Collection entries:
────────────────

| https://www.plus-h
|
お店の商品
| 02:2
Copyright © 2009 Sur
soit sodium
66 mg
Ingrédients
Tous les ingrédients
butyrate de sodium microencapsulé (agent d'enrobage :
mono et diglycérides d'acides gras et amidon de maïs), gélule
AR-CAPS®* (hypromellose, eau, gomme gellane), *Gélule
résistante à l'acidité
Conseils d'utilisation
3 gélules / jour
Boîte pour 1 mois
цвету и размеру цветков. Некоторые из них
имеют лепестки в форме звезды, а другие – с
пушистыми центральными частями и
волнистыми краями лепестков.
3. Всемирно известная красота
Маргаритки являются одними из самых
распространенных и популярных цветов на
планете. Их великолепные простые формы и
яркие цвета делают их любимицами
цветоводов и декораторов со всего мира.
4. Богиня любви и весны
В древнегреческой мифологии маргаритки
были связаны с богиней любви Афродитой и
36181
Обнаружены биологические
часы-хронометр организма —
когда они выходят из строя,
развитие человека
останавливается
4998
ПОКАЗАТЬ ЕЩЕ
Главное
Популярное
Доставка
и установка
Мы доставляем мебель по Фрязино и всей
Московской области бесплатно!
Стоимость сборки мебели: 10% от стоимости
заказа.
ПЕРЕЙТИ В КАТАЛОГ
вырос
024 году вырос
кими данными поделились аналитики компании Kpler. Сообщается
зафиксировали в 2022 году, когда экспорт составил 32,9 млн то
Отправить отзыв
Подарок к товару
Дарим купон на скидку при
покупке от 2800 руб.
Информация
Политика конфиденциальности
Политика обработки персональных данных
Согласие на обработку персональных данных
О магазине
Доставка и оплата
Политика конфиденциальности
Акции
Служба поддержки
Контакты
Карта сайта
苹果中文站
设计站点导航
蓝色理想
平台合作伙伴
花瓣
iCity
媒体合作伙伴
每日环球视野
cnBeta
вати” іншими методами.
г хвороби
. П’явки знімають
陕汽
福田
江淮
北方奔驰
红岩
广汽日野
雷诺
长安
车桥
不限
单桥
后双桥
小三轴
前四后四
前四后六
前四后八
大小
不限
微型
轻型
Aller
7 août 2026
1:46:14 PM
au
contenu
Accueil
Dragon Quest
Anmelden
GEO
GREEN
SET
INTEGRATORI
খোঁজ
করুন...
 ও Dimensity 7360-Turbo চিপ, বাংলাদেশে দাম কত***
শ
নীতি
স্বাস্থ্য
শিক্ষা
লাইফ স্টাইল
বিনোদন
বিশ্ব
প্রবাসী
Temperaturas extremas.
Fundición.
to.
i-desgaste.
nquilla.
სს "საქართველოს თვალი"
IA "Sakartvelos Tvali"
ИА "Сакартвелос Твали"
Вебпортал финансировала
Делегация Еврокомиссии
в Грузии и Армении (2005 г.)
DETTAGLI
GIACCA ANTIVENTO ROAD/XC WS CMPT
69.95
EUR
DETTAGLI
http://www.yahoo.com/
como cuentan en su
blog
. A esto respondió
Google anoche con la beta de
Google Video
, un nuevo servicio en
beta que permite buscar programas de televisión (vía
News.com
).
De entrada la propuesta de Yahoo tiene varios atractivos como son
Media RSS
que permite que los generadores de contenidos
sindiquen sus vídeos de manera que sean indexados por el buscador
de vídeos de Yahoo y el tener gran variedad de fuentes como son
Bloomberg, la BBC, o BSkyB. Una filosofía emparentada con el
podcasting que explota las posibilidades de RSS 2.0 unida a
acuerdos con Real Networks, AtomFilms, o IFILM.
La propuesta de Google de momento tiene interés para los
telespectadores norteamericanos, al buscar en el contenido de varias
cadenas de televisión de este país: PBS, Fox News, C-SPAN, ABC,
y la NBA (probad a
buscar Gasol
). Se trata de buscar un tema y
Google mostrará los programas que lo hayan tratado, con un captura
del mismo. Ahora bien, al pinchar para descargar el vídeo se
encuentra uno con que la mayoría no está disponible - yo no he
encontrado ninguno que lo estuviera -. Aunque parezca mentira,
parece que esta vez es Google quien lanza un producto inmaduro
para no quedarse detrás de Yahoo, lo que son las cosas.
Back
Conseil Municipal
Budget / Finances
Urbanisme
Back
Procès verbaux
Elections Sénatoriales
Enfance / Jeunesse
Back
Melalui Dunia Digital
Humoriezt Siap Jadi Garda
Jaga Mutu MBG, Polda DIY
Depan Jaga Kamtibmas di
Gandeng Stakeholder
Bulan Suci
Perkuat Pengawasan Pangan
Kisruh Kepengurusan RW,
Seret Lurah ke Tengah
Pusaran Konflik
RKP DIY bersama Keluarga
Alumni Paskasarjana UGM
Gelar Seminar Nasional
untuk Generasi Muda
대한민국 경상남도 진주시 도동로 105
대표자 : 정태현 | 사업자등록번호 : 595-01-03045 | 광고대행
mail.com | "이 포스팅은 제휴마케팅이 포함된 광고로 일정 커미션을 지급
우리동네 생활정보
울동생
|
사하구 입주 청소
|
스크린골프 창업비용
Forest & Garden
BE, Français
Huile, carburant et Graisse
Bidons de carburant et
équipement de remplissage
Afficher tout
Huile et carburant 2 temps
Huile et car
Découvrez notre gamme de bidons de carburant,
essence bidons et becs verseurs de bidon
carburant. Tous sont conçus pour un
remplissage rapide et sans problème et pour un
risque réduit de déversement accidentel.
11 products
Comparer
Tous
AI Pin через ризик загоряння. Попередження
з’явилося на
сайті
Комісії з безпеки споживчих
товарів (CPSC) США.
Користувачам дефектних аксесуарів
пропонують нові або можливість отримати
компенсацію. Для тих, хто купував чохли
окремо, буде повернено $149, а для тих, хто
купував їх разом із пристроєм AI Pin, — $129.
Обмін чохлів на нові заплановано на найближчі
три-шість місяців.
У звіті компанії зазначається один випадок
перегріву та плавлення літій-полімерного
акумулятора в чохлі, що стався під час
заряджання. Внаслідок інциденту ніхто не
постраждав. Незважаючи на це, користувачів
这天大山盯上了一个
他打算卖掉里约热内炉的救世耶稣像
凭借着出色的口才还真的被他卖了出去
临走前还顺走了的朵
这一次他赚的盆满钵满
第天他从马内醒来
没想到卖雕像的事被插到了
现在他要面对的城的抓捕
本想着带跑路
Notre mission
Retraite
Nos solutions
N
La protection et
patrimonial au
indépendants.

────────────────

What to work on: Find each line in the records that contains the string "como", and copy those lines.

Response to the exercise:
como cuentan en su
De entrada la propuesta de Yahoo tiene varios atractivos como son
de vídeos de Yahoo y el tener gran variedad de fuentes como son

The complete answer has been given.